# [THE DATA]
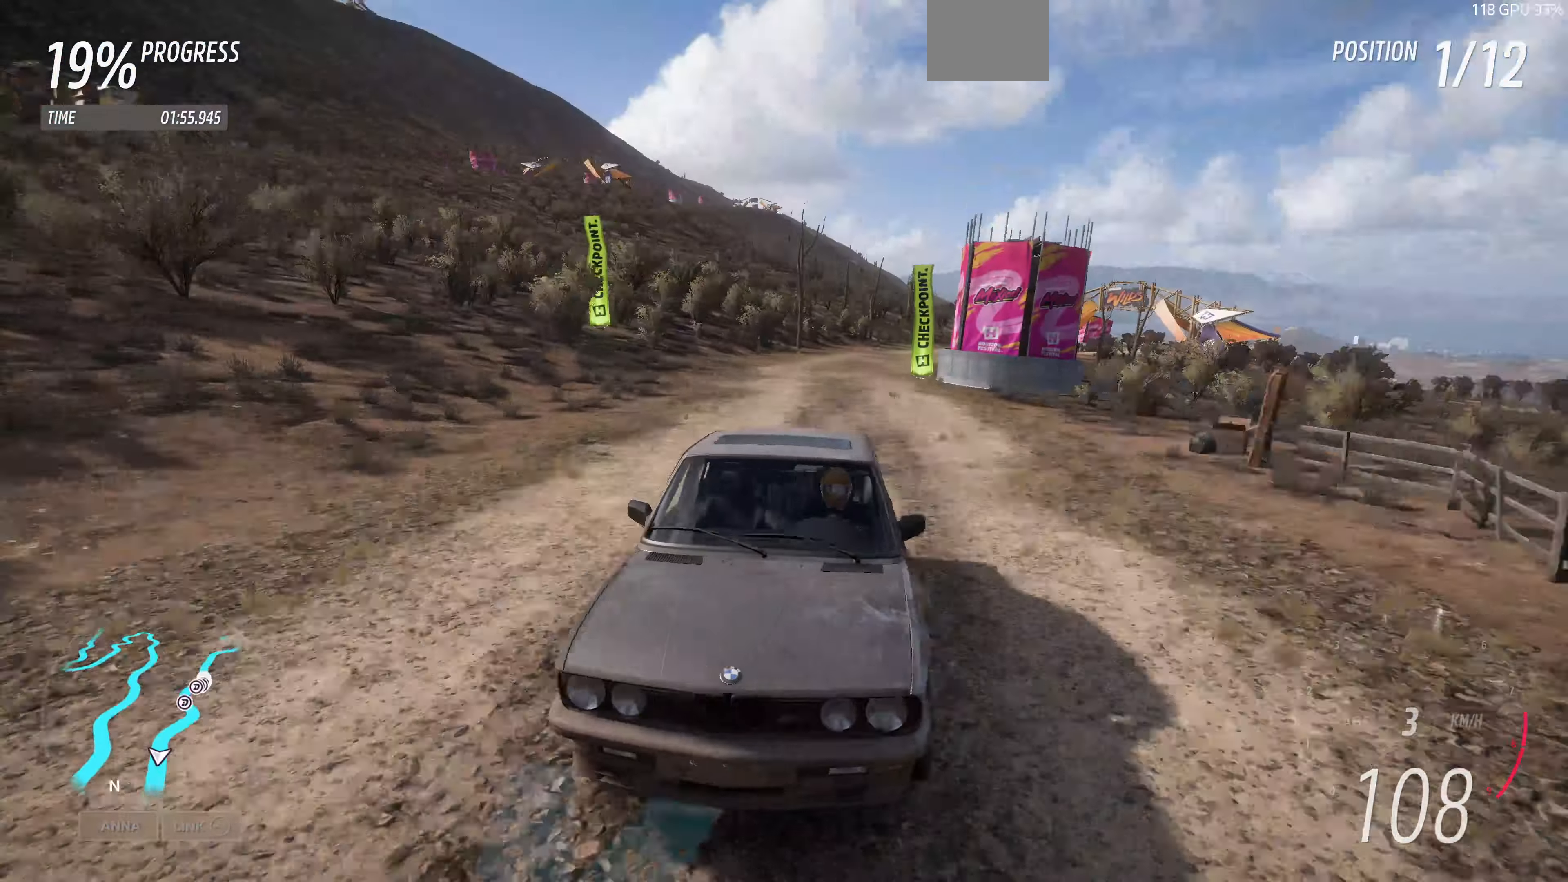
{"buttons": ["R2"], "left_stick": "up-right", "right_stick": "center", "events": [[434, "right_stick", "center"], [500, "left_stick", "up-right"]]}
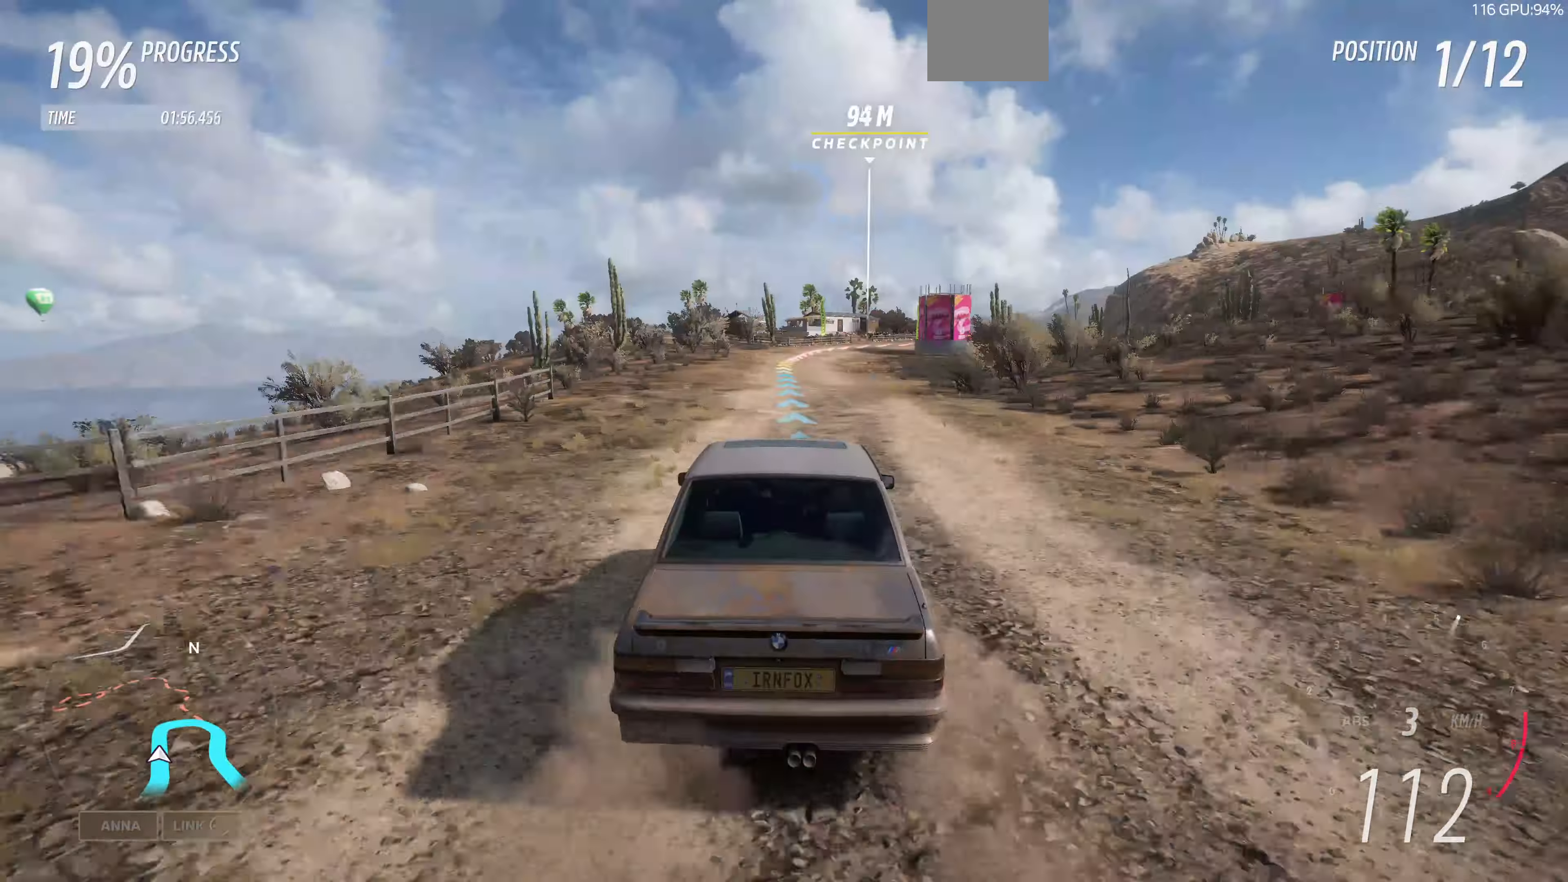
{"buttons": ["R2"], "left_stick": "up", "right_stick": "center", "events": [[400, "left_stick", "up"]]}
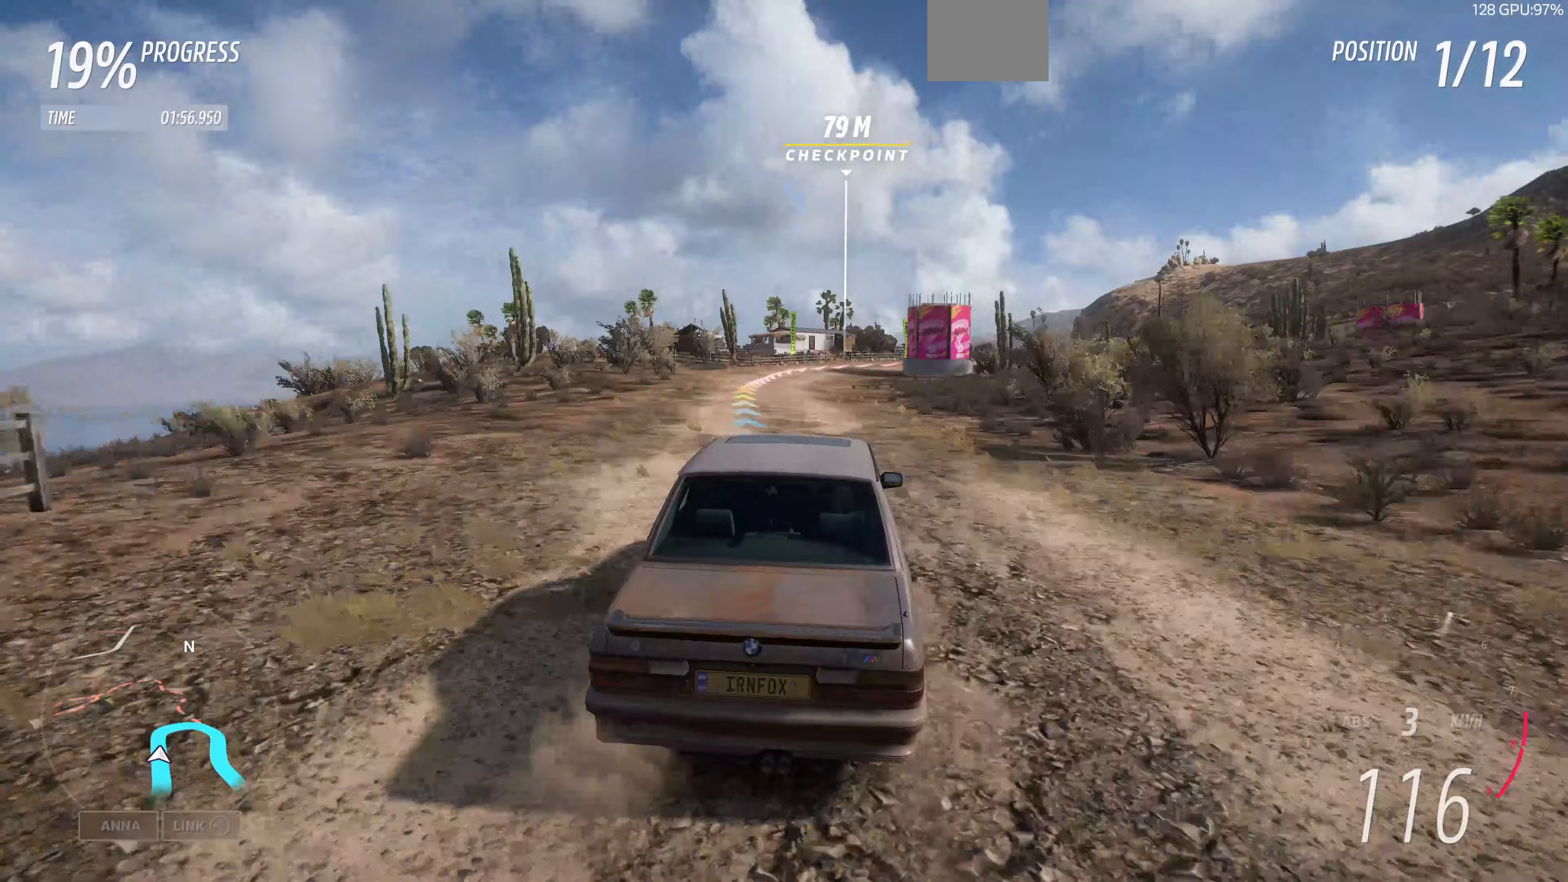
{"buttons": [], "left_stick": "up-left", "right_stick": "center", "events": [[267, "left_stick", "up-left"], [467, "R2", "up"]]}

# [PROBLEM]
Exclude the pictures and give back the rest of the data above exactly as written.

# [WRITTEN SOLUTION]
{"buttons": ["R2"], "left_stick": "up-right", "right_stick": "center", "events": [[434, "right_stick", "center"], [500, "left_stick", "up-right"]]}
{"buttons": ["R2"], "left_stick": "up", "right_stick": "center", "events": [[400, "left_stick", "up"]]}
{"buttons": [], "left_stick": "up-left", "right_stick": "center", "events": [[267, "left_stick", "up-left"], [467, "R2", "up"]]}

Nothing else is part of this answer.